In my recently published research on the governance of infectious disease in South Africa (Social Science & Medicine, September 2011) I detail some of the pathologies of an approach that devolves authority to multiple, overlapping actors in a structure recognizable as polycentric governance. I present a case study from South Africa to examine how governance structure affects accountability and performance. The analysis is based on interviews with municipal councilors, hospital and clinic administrators, non-government service providers, political party leaders, academics and journalists, religious leaders, traditional leaders and healers, large businesses, and public law advocates. In addition, we administered a survey to local councilors, and I commissioned a question about perceived governance responsibilities for HIV/AIDS on the aforementioned 2009 omnibus survey of South African adults.
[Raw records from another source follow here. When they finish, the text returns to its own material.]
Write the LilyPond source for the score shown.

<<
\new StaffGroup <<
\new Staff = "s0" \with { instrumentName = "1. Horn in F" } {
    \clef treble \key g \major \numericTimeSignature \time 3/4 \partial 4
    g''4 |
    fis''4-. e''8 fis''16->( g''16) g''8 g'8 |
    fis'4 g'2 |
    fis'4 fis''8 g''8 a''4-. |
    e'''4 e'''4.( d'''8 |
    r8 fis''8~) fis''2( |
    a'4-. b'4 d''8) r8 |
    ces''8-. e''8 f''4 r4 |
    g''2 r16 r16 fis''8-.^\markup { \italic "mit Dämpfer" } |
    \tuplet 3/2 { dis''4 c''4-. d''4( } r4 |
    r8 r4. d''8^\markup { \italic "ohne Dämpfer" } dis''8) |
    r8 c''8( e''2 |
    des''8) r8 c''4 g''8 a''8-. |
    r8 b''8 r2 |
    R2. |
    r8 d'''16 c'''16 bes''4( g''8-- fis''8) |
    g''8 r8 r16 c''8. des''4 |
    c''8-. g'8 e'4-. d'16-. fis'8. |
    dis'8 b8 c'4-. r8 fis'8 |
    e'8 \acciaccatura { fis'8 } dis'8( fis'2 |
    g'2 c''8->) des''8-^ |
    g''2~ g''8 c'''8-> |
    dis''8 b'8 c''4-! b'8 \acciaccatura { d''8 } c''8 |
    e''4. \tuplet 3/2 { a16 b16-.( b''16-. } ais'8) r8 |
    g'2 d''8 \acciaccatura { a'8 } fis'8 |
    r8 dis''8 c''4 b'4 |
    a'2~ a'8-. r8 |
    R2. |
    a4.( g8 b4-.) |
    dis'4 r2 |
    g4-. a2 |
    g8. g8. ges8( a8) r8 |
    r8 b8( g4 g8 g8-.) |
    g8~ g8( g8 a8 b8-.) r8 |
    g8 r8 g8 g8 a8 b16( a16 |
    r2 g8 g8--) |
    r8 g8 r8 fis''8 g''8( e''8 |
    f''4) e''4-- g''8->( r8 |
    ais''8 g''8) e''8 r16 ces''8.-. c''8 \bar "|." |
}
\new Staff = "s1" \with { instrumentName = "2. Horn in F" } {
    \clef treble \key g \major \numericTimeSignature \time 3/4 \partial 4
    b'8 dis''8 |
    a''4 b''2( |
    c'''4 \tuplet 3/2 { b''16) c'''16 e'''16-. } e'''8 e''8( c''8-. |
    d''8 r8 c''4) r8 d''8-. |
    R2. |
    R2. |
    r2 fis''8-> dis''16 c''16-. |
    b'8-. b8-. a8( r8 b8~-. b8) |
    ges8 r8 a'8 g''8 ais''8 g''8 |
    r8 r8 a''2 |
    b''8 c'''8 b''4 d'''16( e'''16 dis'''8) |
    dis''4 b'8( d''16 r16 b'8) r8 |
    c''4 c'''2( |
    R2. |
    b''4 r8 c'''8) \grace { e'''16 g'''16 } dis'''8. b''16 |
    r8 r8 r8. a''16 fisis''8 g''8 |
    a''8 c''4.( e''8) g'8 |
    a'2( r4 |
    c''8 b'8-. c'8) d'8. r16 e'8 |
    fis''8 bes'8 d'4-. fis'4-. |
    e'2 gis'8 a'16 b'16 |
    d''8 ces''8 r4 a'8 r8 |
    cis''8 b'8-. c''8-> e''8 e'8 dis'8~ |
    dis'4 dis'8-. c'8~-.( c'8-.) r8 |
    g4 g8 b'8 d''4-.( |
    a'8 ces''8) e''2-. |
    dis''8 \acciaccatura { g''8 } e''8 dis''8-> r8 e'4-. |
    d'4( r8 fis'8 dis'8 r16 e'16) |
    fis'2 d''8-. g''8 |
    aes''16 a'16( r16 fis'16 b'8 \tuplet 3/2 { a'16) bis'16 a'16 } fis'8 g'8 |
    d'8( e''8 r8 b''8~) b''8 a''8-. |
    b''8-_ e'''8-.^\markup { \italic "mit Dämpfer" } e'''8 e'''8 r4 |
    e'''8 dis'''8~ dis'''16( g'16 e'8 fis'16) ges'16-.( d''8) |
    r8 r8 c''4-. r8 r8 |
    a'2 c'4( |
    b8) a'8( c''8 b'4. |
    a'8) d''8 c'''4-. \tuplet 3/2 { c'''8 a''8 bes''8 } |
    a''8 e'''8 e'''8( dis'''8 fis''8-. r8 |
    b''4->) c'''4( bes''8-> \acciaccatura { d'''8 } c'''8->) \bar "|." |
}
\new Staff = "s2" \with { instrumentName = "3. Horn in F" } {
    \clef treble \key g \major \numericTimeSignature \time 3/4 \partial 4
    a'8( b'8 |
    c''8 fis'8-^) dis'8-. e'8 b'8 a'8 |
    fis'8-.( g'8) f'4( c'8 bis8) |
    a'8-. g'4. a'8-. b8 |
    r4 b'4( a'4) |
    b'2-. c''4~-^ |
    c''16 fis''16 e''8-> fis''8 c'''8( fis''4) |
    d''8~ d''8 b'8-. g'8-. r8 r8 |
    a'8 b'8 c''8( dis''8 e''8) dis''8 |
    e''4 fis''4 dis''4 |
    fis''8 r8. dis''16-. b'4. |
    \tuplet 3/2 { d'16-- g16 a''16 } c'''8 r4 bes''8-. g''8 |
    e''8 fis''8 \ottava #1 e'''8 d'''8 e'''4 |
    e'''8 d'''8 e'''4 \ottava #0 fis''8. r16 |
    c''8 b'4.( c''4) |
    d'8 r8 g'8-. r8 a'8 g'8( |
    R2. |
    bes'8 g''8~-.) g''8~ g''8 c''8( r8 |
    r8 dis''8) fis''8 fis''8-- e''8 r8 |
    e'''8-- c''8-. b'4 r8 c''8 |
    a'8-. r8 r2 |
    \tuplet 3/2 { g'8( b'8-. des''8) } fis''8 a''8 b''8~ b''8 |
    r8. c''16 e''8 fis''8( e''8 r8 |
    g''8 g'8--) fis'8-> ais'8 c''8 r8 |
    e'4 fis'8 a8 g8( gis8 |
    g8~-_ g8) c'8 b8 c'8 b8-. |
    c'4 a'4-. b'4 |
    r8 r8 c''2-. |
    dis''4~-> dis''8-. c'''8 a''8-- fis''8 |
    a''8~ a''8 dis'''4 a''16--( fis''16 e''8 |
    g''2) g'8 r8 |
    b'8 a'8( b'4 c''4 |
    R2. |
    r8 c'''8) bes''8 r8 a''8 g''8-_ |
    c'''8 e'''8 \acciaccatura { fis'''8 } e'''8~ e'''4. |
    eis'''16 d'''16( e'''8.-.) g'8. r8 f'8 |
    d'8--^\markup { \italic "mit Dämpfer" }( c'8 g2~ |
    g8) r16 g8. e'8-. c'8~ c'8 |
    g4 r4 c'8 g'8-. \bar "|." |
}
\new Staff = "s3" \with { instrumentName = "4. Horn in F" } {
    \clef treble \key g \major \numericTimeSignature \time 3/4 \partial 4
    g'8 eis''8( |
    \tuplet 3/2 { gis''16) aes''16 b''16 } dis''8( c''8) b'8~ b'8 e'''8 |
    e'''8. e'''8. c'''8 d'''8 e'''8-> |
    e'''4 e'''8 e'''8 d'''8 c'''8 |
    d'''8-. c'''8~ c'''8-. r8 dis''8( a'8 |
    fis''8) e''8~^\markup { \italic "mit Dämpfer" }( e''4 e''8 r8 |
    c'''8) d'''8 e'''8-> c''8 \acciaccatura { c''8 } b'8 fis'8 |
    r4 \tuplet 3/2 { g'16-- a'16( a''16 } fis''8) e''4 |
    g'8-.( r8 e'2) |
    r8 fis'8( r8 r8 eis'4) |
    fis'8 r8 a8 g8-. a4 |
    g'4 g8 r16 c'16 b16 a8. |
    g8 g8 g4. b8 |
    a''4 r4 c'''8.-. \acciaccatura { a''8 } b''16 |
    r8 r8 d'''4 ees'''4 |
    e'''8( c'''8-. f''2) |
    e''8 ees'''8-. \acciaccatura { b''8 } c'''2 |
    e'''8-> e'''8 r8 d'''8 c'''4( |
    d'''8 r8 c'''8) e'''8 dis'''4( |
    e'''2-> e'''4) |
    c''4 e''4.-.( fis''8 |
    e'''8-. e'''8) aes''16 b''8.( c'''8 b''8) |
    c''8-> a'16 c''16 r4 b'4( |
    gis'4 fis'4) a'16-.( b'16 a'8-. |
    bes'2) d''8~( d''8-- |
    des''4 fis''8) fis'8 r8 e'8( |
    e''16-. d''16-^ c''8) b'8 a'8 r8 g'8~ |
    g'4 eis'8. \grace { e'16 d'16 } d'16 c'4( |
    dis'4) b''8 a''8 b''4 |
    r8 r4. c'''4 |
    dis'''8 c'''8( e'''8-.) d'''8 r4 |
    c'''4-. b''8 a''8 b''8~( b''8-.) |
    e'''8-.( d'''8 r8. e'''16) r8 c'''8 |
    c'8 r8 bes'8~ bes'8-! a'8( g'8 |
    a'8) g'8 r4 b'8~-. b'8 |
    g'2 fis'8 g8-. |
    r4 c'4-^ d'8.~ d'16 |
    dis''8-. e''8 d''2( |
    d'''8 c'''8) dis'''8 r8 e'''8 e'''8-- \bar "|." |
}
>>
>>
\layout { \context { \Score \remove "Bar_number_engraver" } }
Comments made during the interviews indicate some of the challenges of polycentric governance. While some health programs are organized and administered at the municipality level, funding often comes from the provincial or national arenas, making it difficult for the municipality to hire long-term employees or maintain programs. Although non-governmental organizations provide valuable funding and new projects, they also add to the complexity of the system owing to their fragile resource needs. NGO representatives complained about time wasted on reports and paperwork to comply with PEPFAR and other donors.

Polycentrism may also lead to the unnecessary provision of duplicate services or competition among actors who are carrying out similar programs. For example, in some areas we found two types of local clinics, some run by the municipality, and others managed by the province through the district health system. This resulted in some duplication of services as well as conflict over funding disparities. Provincial clinics were generally better resourced, while municipalities, with very limited tax bases, depend on the provinces for funding.

Many would argue that with a crisis as acute as the AIDS epidemic in South Africa, more actors working to provide resources and solve problems would lead to better outcomes. However, this does not necessarily appear to be the case. Polycentric governance without a clear hierarchy or system for enforcing commitments can lead to duplicate services or gaps that are left unfilled, not to mention confusion and frustration.

This research raises more questions than provides answers. It does not identify the optimal governance structure for the South African case, let alone a general model that might work elsewhere. But it does suggest the need to take much more seriously the question of how to govern, and to distinguish desirable goals from concrete strategies. More systematic reflection and research is needed concerning how to incentivize political leaders at various levels of government, and the range of non-government organizations and service providers to do a better job of prioritizing and coordinating critical disease-related services.